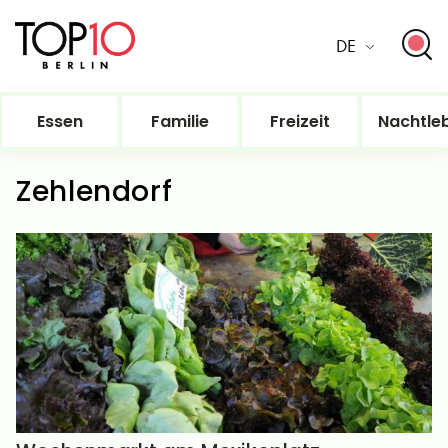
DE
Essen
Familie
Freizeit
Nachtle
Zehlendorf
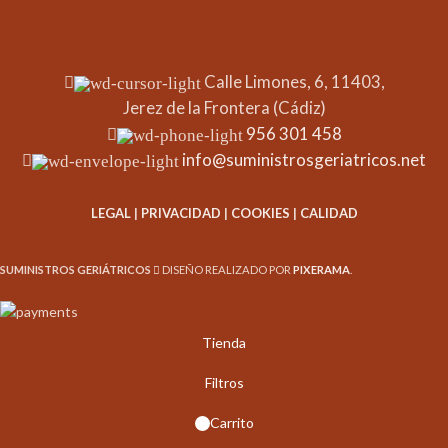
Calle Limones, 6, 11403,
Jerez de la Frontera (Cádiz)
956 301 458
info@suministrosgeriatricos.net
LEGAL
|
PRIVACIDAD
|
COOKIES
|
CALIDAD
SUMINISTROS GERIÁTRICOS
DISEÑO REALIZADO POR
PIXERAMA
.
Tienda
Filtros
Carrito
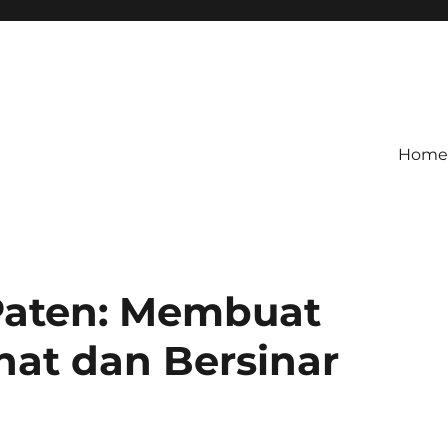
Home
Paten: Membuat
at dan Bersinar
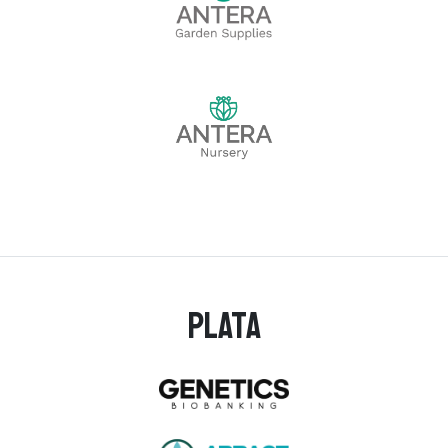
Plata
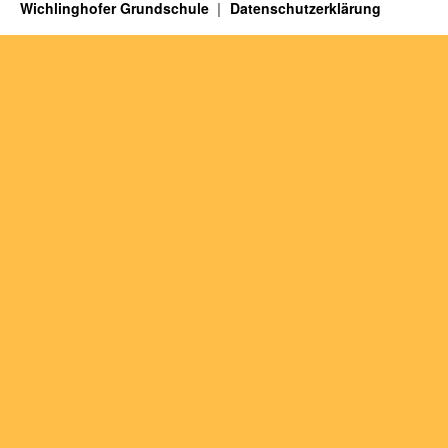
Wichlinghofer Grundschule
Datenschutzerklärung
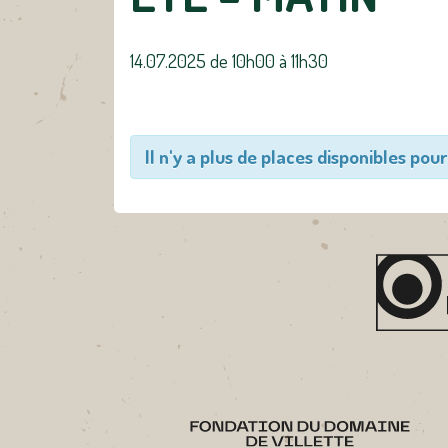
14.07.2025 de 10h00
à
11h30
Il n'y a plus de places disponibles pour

□ □ □ □

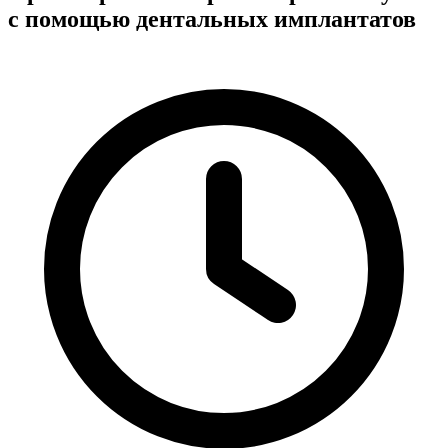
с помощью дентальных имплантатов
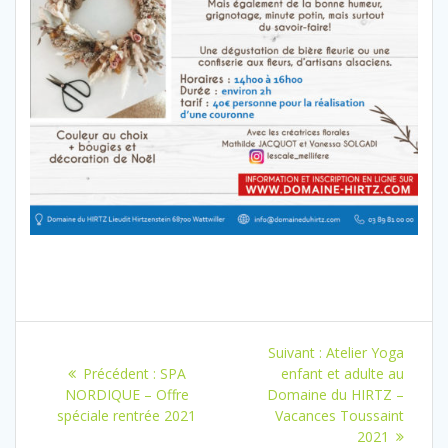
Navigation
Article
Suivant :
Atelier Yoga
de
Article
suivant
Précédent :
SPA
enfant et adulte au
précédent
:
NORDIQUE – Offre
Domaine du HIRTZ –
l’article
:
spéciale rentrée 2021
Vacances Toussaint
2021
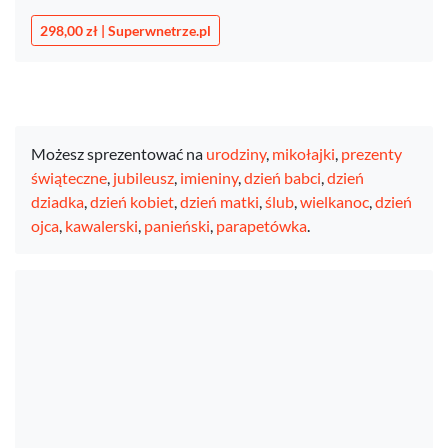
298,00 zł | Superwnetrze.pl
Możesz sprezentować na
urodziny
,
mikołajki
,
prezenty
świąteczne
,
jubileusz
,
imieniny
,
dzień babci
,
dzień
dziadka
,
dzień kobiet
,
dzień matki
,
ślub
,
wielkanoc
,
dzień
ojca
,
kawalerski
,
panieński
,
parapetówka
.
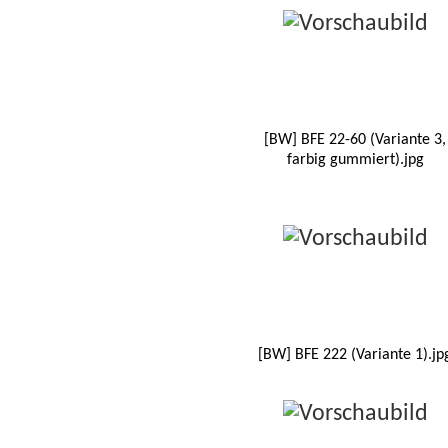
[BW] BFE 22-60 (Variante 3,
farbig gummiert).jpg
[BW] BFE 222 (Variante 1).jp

□ □ □ □

→ **Try it**: Each line of the material that has "dzień" in it should be counted; reply with that number alone.

→ **Expected answer**: 5